====== Trecho para leitura

Não partilhei de sua vida pessoal. Meu encontro com LHS foi na política e ali só travei embates. Ainda não me sai das retinas a votação do Código Florestal, quando seu governo fretou centenas de ônibus, cheios de agricultores, que vieram de vários cantos do estado para apoiar aquilo que seria uma derrota para eles. Na Alesc, chegaram a ameaçar de agressão alguns ambientalistas que ainda tentavam protestar. Foi uma queda de braço desleal. Mentiram para os agricultores, enganaram e fizeram parecer que o Código era bom. A lei passou e os agricultores vibraram, acreditando que iria ser benéfico para eles. O mesmo código de Santa Catarina, depois, serviu de modelo para o nacional, que igualmente passou, dando mais benesses para o agronegócio e promovendo a destruição da natureza. Uma conta que pagaremos todos nós.

============

» **Problemas a resolver**
1. Transcreva literalmente a parte do texto sobre o Código Florestal que começa nas palavras contendo "Não partilhei de" e vai até "pagaremos todos nós.".
2. Por favor, dê seguimento ao texto sobre o Código Florestal a partir da última frase apresentada.

====== Dados registrados

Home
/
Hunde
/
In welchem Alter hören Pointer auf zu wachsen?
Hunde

============
====== Dados registrados

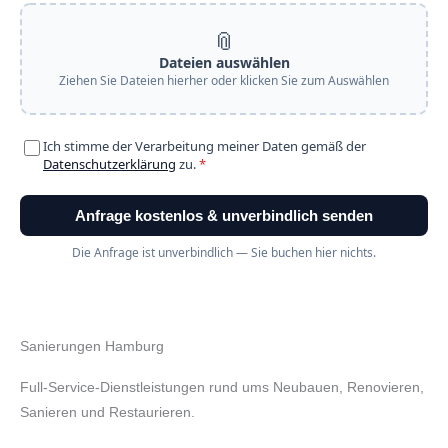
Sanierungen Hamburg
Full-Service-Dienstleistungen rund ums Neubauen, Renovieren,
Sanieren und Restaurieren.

============
====== Dados registrados

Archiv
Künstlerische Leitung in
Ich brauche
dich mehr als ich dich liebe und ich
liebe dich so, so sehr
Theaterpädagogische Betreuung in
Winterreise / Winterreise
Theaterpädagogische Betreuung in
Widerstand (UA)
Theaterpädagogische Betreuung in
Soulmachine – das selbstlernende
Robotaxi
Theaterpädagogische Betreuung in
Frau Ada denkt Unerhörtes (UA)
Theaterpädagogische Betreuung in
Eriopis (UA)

============

» **Resultados das tarefas**
1.
Não partilhei de sua vida pessoal. Meu encontro com LHS foi na política e ali só travei embates. Ainda não me sai das retinas a votação do Código Florestal, quando seu governo fretou centenas de ônibus, cheios de agricultores, que vieram de vários cantos do estado para apoiar aquilo que seria uma derrota para eles. Na Alesc, chegaram a ameaçar de agressão alguns ambientalistas que ainda tentavam protestar. Foi uma queda de braço desleal. Mentiram para os agricultores, enganaram e fizeram parecer que o Código era bom. A lei passou e os agricultores vibraram, acreditando que iria ser benéfico para eles. O mesmo código de Santa Catarina, depois, serviu de modelo para o nacional, que igualmente passou, dando mais benesses para o agronegócio e promovendo a destruição da natureza. Uma conta que pagaremos todos nós.

2.
Também lutei contra o então governador LHS quando ele iniciou todo o processo de privatização do Hemosc e do Cepon, apostando na gestão via Organizações Sociais. Foi uma luta gigantesca travada pelos trabalhadores da saúde e por parte da sociedade catarinense que entendia ser aquilo a entrega de instituições chave da saúde popular aos empresários da doença. A batalha contra os trabalhadores foi feroz e os espaços de saúde foram tomados pelas ONGs. Foi uma derrota dura para a sociedade. Também seguimos pagando alto preço por isso.
Igualmente os professores de Santa Catarina não têm boas lembranças do ex-governador. Durante seu governo buscou a velha tática de dividir para reinar, ignorando o sindicato. Defendia que o piso salarial nacional era um "absurdo" e atuava com mão dura nas greves. Foram três grandes greves - uma delas a mais longa da história - no seu governo e ele chegou a cortar salários sem dó nem piedade, negociando em separado com pequenos grupos e dividindo a categoria.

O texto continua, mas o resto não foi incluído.